Assembled Pack showing plywood “box” (and doing some inverter testing)

There are many options for portable containers but my goal was something close to the size of my 8-cell pack, light, and ideally water resistant. After looking at various containers including coolers, I came across the Pelican Air cases, 40% lighter than their normal cases and available with no foam inside. The Pelican 1557 Air case retails at $182 but was for sale on BHPhoto at $148. Still pricey but worth it for a case that could support 100lbs of weight. Again, if not building portable battery packs, a nice box could be made for $10 of plywood.

The bonus on a fully enclosed container is that it also provides some temperature and water/humidity protection in an RV environment which can have daily temperature extremes.

I decided that I didn’t want cables hanging out of the box and wanted to close the lid, so I also chose Anderson-like quick-connects that allowed me to cut a hole and flush-mount a connector on the outside of the case.
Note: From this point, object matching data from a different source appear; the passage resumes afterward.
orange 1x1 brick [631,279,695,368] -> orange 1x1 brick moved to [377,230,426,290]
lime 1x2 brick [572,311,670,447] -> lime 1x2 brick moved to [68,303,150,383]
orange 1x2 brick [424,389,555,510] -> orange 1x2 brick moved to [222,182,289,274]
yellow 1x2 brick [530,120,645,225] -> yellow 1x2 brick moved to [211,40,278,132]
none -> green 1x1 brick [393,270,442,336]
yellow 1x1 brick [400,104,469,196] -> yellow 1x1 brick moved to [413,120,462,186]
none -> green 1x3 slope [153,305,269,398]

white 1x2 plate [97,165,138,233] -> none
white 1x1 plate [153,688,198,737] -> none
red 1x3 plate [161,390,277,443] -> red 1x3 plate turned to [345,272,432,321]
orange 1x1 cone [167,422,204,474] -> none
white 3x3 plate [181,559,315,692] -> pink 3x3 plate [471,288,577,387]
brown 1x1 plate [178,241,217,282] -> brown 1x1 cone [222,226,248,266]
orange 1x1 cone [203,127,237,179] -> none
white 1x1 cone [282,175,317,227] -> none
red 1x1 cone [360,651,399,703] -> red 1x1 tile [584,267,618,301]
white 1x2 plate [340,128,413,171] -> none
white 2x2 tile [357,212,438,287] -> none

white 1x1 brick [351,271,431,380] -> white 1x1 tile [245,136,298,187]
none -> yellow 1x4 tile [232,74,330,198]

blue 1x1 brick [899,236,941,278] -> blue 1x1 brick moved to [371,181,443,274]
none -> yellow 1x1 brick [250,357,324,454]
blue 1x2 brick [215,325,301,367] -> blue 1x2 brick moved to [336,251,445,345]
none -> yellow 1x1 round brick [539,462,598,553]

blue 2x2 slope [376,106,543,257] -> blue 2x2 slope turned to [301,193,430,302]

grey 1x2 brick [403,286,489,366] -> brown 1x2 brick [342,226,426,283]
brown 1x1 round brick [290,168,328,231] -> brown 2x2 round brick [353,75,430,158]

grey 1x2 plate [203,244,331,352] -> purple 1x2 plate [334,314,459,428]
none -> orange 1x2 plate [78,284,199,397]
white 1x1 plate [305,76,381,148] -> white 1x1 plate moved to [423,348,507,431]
The connectors are rated to 175A and fit the high quality 2awg wire I used for the packs. At the current levels I was using (less than 100A per battery), the 280Ah cells would never get hot enough to require heat venting so an enclosed case was fine.

Finished Product

After all the hard work, more than I anticipated like every big DIY project, I finally had four 8kWh battery packs. They are very heavy at over 100 lbs each, but just portable enough to move between my fifth wheel and truck camper a few times a year with an occasional use tent camping.

Final product – 24v battery pack with USB ports, voltage display, and Andersen connector

I actually added a voltage read-out and USB 3.0 charging ports on the front of one of the packs to make the camping use case easier. The voltage read-out shows the voltage of the cells directly and the voltage after the BMS. This would make it easy to isolate a fuse or BMS cutoff. The USB 3.0 ports are useful not just for device charging but also for running a small USB light or fan.

I may add the external read-out and USB ports to the other packs if I think rotating external use of all the batteries makes sense over time. So far the USB charging ports have proven popular with other tent campers and with 280Ah of capacity at 24V, we would have to be at Coachella before we’d run out of power to charge everyone’s cell phones!